Os dois ainda confirmaram em seus depoimentos que começaram a ser mais pressionados e criticados nas redes sociais após se negarem a apoiar a proposta golpista de Bolsonaro. Nenhum dos dois porém, disse ter conhecimento que o ex-ministro de Bolsonaro e general da reserva, Walter Braga Netto, seria um dos responsáveis por trás dos ataques.
A investigação da PF identificou que Braga Netto repassava via WhatsApp a um outro militar investigado por envolvimento da trama golpistas mensagens com duras críticas aos militares de alta patente que não tinham aderido às teses golpistas, incluindo Freire Gomes e Baptista Júnior, e orientações para que eles fossem atacados.
Uma das linhas de investigação da PF é justamente sobre o braço dos militares que teria pressionado outros integrantes das Forças a aderir à tentativa golpista por meio de uma carta para pressionar comandantes e também com xingamentos e constrangimento público nas redes sociais. Um dos canais utilizados por este grupo, inclusive, teria sido a Rádio Jovem Pan, por meio de um comentarista que trabalhava na emissora à época, o empresário e neto do ditador João Baptista Figueiredo – último presidente do regime militar – Paulo Figueiredo.
Carta aos comandantes
Em seu depoimento à PF que durou mais de 7 horas, Freire Gomes também falou sobre a carta apócrifa que circulou na época em que Bolsonaro e seus aliados tramavam o golpe de Estado para permanecer no poder. Chamada de Carta ao comandante do Exército de Oficiais Superiores da Ativa do Exército Brasileiro, o documento começou a circular em 28 de novembro de 2022.

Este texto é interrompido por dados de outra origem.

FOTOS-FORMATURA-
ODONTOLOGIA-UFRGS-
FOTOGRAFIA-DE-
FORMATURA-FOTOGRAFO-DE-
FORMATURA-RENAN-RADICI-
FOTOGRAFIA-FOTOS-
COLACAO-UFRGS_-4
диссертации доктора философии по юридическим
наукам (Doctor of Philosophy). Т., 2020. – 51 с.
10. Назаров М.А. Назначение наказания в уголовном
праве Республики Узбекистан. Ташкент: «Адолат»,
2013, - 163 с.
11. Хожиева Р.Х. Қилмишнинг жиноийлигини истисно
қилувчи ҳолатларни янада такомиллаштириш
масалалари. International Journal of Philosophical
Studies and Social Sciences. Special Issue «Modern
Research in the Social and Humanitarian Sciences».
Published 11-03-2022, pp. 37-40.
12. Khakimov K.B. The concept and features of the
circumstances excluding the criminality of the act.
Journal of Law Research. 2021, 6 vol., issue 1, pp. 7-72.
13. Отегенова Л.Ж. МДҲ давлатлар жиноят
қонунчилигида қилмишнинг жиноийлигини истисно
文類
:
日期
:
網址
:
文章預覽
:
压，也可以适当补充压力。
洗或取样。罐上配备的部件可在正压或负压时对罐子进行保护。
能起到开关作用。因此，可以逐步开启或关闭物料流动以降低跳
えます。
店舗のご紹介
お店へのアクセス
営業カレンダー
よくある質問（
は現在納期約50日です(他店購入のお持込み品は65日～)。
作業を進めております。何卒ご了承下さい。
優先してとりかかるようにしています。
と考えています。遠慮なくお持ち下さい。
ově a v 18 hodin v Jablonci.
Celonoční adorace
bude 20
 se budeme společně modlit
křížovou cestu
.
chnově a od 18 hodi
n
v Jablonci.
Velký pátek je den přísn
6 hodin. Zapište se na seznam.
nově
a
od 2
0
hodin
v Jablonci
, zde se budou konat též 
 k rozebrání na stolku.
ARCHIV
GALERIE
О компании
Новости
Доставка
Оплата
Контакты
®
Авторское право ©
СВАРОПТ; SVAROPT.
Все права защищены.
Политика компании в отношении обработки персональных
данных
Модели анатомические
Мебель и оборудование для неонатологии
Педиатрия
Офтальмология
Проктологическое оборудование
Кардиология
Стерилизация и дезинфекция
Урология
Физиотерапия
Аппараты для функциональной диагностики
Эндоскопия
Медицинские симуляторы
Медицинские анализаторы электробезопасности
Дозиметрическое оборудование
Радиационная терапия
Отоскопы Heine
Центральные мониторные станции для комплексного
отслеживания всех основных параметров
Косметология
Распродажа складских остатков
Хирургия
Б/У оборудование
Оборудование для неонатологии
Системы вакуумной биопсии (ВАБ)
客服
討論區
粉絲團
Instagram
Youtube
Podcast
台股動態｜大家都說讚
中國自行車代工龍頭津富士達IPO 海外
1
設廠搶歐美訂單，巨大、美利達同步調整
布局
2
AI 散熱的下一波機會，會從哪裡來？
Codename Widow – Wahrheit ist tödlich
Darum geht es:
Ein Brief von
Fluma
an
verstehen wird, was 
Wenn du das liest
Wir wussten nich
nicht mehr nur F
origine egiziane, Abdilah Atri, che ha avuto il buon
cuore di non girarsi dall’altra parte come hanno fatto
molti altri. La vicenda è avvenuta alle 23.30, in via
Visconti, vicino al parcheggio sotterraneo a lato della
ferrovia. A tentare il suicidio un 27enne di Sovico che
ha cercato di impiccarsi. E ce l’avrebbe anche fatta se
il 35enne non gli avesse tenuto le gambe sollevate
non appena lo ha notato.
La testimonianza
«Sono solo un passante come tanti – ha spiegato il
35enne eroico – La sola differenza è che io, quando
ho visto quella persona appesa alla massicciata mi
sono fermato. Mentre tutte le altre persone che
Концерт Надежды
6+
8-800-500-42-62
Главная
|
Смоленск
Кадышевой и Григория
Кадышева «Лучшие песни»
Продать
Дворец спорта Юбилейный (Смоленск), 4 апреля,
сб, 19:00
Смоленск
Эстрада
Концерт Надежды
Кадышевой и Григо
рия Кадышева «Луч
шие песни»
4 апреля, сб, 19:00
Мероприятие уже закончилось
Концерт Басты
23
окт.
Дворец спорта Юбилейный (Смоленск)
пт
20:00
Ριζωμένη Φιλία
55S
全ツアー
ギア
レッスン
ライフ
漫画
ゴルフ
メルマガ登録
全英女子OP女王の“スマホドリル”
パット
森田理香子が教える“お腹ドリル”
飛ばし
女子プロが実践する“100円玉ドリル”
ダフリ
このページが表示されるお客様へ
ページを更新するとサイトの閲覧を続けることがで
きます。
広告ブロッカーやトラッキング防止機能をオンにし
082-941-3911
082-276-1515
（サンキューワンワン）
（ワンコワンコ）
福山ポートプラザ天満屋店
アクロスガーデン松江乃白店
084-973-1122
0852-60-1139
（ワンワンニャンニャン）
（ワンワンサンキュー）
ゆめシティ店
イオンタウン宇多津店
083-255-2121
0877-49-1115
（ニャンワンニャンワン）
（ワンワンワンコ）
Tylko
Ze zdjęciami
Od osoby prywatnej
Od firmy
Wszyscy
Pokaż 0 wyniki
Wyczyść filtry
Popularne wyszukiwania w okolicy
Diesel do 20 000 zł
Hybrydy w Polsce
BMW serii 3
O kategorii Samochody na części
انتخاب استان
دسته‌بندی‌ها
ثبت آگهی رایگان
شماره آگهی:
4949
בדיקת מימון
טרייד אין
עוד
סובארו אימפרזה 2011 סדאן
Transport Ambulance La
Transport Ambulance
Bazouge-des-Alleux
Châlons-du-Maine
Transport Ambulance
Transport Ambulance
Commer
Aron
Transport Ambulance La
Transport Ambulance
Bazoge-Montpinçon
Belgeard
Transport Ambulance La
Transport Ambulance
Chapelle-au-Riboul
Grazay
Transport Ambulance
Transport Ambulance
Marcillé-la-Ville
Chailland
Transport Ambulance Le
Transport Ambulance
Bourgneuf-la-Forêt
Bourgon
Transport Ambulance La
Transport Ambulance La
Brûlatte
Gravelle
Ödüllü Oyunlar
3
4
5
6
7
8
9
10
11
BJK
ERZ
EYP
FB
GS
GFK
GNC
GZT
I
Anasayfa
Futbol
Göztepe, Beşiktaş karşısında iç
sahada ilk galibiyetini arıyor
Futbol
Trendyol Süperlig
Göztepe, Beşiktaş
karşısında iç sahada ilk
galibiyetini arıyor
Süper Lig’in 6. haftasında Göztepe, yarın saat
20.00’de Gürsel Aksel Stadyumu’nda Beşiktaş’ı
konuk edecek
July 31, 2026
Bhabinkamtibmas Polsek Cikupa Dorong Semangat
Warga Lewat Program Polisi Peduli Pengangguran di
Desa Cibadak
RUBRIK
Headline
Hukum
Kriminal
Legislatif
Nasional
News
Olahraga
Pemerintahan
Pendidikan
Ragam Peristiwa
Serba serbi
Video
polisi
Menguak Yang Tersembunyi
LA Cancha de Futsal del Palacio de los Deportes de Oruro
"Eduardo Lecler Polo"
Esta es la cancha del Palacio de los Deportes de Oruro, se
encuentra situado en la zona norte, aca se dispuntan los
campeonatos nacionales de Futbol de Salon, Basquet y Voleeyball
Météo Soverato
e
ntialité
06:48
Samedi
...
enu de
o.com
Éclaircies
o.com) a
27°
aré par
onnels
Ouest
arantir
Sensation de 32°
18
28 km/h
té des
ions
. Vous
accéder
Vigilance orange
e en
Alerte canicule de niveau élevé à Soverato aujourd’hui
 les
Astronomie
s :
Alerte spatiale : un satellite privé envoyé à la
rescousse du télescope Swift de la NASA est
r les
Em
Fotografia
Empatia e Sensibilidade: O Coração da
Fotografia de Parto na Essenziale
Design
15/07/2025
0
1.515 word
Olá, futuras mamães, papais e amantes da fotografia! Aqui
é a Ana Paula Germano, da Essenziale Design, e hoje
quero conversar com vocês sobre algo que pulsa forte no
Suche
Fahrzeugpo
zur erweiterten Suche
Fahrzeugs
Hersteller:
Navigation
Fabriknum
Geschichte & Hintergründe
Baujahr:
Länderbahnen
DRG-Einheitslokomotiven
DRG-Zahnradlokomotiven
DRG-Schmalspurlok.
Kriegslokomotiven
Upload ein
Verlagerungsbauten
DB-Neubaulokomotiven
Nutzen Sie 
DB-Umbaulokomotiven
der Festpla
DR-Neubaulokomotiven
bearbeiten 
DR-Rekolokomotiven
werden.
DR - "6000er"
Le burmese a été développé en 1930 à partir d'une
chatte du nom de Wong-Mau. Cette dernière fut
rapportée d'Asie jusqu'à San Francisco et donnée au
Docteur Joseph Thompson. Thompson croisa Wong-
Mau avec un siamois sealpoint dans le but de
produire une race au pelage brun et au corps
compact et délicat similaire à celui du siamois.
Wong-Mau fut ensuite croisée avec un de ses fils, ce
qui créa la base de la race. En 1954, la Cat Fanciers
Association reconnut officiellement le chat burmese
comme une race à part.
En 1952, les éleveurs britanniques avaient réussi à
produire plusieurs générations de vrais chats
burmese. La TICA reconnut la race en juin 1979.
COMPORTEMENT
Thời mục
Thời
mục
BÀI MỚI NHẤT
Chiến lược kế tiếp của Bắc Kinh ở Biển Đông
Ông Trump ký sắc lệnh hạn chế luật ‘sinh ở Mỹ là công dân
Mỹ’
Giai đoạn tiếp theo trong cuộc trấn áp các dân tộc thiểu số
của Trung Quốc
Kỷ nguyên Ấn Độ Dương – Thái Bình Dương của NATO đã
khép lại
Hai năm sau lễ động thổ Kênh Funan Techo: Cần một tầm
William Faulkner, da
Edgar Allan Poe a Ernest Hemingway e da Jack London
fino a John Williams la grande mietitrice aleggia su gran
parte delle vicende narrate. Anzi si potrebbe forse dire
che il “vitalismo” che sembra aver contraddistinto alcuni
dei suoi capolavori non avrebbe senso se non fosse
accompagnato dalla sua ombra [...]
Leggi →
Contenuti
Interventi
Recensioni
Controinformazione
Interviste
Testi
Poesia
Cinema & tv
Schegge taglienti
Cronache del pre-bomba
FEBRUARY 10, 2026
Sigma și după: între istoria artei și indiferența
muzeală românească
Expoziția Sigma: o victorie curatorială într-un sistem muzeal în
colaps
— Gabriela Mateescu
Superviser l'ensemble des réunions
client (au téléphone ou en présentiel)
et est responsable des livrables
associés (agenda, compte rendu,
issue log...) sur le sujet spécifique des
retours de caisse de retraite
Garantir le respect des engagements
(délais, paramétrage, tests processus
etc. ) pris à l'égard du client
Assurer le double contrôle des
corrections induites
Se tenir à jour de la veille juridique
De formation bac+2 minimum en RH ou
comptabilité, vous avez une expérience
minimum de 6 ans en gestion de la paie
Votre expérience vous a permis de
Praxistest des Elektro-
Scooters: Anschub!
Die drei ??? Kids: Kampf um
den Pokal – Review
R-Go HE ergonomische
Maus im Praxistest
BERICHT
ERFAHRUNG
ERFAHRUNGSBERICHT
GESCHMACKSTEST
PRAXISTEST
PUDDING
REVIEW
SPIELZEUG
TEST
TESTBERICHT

À PF, Freire Gomes negou apoiar seu conteúdo, disse que um dos trechos do documento que fala sobre "covardia" seria uma referência ao fato de ele não ter aderido ao plano golpista e confirmou que o documento era pra pressionar ele a participar da tentativa de golpe de Estado. Ele também confirmou aos investigadores que a participação de oficiais das Forças Armadas na elaboração deste documento seria ilícita, e que determinou que fossem adotadas as providências cabíveis no âmbito do Exército para apurar o caso.
Ainda assim, ele disse não saber quem é o responsável pela carta, mesmo tendo afirmado que "foi identificada a participação de alguns militares" no episódio e que eles "foram punidos na medida de suas participações no ato". No termo de depoimento registrado pela PF, porém, não é mencionado o nome de nenhum militar que teria sido punido por este episódio.